• [STATED EXERCISE]: Extract every line of the rows below word for word, changing nothing.

(Rows from a layout dataset)
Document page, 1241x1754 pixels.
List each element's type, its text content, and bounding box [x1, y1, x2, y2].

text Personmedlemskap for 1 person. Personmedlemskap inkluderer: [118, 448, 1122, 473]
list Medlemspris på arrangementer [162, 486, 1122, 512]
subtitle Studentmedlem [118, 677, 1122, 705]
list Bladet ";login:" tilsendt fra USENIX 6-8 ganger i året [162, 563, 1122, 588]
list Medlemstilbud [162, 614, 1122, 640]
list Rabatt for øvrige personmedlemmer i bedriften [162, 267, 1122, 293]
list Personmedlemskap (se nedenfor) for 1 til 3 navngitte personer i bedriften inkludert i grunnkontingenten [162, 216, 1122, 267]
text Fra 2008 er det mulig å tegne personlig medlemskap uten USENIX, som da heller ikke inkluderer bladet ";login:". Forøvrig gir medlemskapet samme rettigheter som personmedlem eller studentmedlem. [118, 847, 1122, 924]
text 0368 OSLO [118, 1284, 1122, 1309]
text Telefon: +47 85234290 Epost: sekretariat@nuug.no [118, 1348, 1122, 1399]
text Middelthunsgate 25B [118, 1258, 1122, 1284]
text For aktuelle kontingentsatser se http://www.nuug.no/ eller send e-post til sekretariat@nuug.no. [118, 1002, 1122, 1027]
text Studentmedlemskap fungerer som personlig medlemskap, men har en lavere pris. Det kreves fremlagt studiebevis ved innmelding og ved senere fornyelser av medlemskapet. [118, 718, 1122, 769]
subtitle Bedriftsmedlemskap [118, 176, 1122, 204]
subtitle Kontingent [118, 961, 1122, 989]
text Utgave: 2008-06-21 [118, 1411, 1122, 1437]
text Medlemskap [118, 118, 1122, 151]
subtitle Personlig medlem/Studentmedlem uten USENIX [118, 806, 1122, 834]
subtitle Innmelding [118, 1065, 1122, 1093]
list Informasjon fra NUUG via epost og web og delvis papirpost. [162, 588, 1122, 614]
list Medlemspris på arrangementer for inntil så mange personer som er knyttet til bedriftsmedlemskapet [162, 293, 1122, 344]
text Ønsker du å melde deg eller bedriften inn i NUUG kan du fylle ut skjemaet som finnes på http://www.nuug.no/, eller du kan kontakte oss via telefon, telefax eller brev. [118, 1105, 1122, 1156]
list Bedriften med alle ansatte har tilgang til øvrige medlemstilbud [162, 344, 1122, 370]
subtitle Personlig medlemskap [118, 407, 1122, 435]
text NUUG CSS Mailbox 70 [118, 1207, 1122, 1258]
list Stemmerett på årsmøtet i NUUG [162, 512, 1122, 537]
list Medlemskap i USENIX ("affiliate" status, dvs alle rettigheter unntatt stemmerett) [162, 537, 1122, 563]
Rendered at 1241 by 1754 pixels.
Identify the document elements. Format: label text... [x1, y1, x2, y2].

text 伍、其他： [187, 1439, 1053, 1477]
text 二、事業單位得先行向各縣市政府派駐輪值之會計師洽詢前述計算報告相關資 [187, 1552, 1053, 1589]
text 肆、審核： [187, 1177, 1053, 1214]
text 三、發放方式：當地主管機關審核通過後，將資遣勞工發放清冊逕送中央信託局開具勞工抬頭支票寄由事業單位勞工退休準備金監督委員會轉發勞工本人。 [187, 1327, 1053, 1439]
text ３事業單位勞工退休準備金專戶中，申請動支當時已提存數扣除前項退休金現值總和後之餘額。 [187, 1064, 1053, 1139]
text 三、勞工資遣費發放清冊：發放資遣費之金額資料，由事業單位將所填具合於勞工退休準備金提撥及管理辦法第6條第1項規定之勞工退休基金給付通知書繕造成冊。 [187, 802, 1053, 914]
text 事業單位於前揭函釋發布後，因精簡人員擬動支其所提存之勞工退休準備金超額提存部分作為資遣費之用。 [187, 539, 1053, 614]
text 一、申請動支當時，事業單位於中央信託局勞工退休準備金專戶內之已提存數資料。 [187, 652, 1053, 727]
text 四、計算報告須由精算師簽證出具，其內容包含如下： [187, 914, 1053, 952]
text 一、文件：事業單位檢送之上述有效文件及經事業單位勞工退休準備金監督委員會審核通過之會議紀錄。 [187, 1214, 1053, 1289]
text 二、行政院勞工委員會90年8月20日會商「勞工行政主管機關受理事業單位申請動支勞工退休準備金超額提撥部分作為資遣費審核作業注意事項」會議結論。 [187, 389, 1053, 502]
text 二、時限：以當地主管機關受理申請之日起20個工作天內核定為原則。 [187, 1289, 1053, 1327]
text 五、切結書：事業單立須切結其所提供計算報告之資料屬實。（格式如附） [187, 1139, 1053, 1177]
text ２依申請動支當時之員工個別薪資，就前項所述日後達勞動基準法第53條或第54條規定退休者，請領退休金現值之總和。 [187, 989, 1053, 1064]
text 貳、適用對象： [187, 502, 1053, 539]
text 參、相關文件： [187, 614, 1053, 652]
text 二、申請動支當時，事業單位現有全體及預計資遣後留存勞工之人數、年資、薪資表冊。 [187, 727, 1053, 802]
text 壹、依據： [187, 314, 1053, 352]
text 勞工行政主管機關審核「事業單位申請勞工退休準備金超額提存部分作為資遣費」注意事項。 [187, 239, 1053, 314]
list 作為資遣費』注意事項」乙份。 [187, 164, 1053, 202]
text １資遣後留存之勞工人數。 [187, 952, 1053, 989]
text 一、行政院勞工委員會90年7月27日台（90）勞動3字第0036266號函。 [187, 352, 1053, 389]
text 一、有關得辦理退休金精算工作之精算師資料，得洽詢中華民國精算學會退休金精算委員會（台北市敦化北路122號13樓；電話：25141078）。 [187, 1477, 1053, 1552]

• [OUTPUT]:
Document page, 1241x1754 pixels.
List each element's type, its text content, and bounding box [x1, y1, x2, y2].

text Personmedlemskap for 1 person. Personmedlemskap inkluderer: [118, 448, 1122, 473]
list Medlemspris på arrangementer [162, 486, 1122, 512]
subtitle Studentmedlem [118, 677, 1122, 705]
list Bladet ";login:" tilsendt fra USENIX 6-8 ganger i året [162, 563, 1122, 588]
list Medlemstilbud [162, 614, 1122, 640]
list Rabatt for øvrige personmedlemmer i bedriften [162, 267, 1122, 293]
list Personmedlemskap (se nedenfor) for 1 til 3 navngitte personer i bedriften inkludert i grunnkontingenten [162, 216, 1122, 267]
text Fra 2008 er det mulig å tegne personlig medlemskap uten USENIX, som da heller ikke inkluderer bladet ";login:". Forøvrig gir medlemskapet samme rettigheter som personmedlem eller studentmedlem. [118, 847, 1122, 924]
text 0368 OSLO [118, 1284, 1122, 1309]
text Telefon: +47 85234290 Epost: sekretariat@nuug.no [118, 1348, 1122, 1399]
text Middelthunsgate 25B [118, 1258, 1122, 1284]
text For aktuelle kontingentsatser se http://www.nuug.no/ eller send e-post til sekretariat@nuug.no. [118, 1002, 1122, 1027]
text Studentmedlemskap fungerer som personlig medlemskap, men har en lavere pris. Det kreves fremlagt studiebevis ved innmelding og ved senere fornyelser av medlemskapet. [118, 718, 1122, 769]
subtitle Bedriftsmedlemskap [118, 176, 1122, 204]
subtitle Kontingent [118, 961, 1122, 989]
text Utgave: 2008-06-21 [118, 1411, 1122, 1437]
text Medlemskap [118, 118, 1122, 151]
subtitle Personlig medlem/Studentmedlem uten USENIX [118, 806, 1122, 834]
subtitle Innmelding [118, 1065, 1122, 1093]
list Informasjon fra NUUG via epost og web og delvis papirpost. [162, 588, 1122, 614]
list Medlemspris på arrangementer for inntil så mange personer som er knyttet til bedriftsmedlemskapet [162, 293, 1122, 344]
text Ønsker du å melde deg eller bedriften inn i NUUG kan du fylle ut skjemaet som finnes på http://www.nuug.no/, eller du kan kontakte oss via telefon, telefax eller brev. [118, 1105, 1122, 1156]
list Bedriften med alle ansatte har tilgang til øvrige medlemstilbud [162, 344, 1122, 370]
subtitle Personlig medlemskap [118, 407, 1122, 435]
text NUUG CSS Mailbox 70 [118, 1207, 1122, 1258]
list Stemmerett på årsmøtet i NUUG [162, 512, 1122, 537]
list Medlemskap i USENIX ("affiliate" status, dvs alle rettigheter unntatt stemmerett) [162, 537, 1122, 563]
Rendered at 1241 by 1754 pixels.
Identify the document elements. Format: label text... [x1, y1, x2, y2].

text 伍、其他： [187, 1439, 1053, 1477]
text 二、事業單位得先行向各縣市政府派駐輪值之會計師洽詢前述計算報告相關資 [187, 1552, 1053, 1589]
text 肆、審核： [187, 1177, 1053, 1214]
text 三、發放方式：當地主管機關審核通過後，將資遣勞工發放清冊逕送中央信託局開具勞工抬頭支票寄由事業單位勞工退休準備金監督委員會轉發勞工本人。 [187, 1327, 1053, 1439]
text ３事業單位勞工退休準備金專戶中，申請動支當時已提存數扣除前項退休金現值總和後之餘額。 [187, 1064, 1053, 1139]
text 三、勞工資遣費發放清冊：發放資遣費之金額資料，由事業單位將所填具合於勞工退休準備金提撥及管理辦法第6條第1項規定之勞工退休基金給付通知書繕造成冊。 [187, 802, 1053, 914]
text 事業單位於前揭函釋發布後，因精簡人員擬動支其所提存之勞工退休準備金超額提存部分作為資遣費之用。 [187, 539, 1053, 614]
text 一、申請動支當時，事業單位於中央信託局勞工退休準備金專戶內之已提存數資料。 [187, 652, 1053, 727]
text 四、計算報告須由精算師簽證出具，其內容包含如下： [187, 914, 1053, 952]
text 一、文件：事業單位檢送之上述有效文件及經事業單位勞工退休準備金監督委員會審核通過之會議紀錄。 [187, 1214, 1053, 1289]
text 二、行政院勞工委員會90年8月20日會商「勞工行政主管機關受理事業單位申請動支勞工退休準備金超額提撥部分作為資遣費審核作業注意事項」會議結論。 [187, 389, 1053, 502]
text 二、時限：以當地主管機關受理申請之日起20個工作天內核定為原則。 [187, 1289, 1053, 1327]
text 五、切結書：事業單立須切結其所提供計算報告之資料屬實。（格式如附） [187, 1139, 1053, 1177]
text ２依申請動支當時之員工個別薪資，就前項所述日後達勞動基準法第53條或第54條規定退休者，請領退休金現值之總和。 [187, 989, 1053, 1064]
text 貳、適用對象： [187, 502, 1053, 539]
text 參、相關文件： [187, 614, 1053, 652]
text 二、申請動支當時，事業單位現有全體及預計資遣後留存勞工之人數、年資、薪資表冊。 [187, 727, 1053, 802]
text 壹、依據： [187, 314, 1053, 352]
text 勞工行政主管機關審核「事業單位申請勞工退休準備金超額提存部分作為資遣費」注意事項。 [187, 239, 1053, 314]
list 作為資遣費』注意事項」乙份。 [187, 164, 1053, 202]
text １資遣後留存之勞工人數。 [187, 952, 1053, 989]
text 一、行政院勞工委員會90年7月27日台（90）勞動3字第0036266號函。 [187, 352, 1053, 389]
text 一、有關得辦理退休金精算工作之精算師資料，得洽詢中華民國精算學會退休金精算委員會（台北市敦化北路122號13樓；電話：25141078）。 [187, 1477, 1053, 1552]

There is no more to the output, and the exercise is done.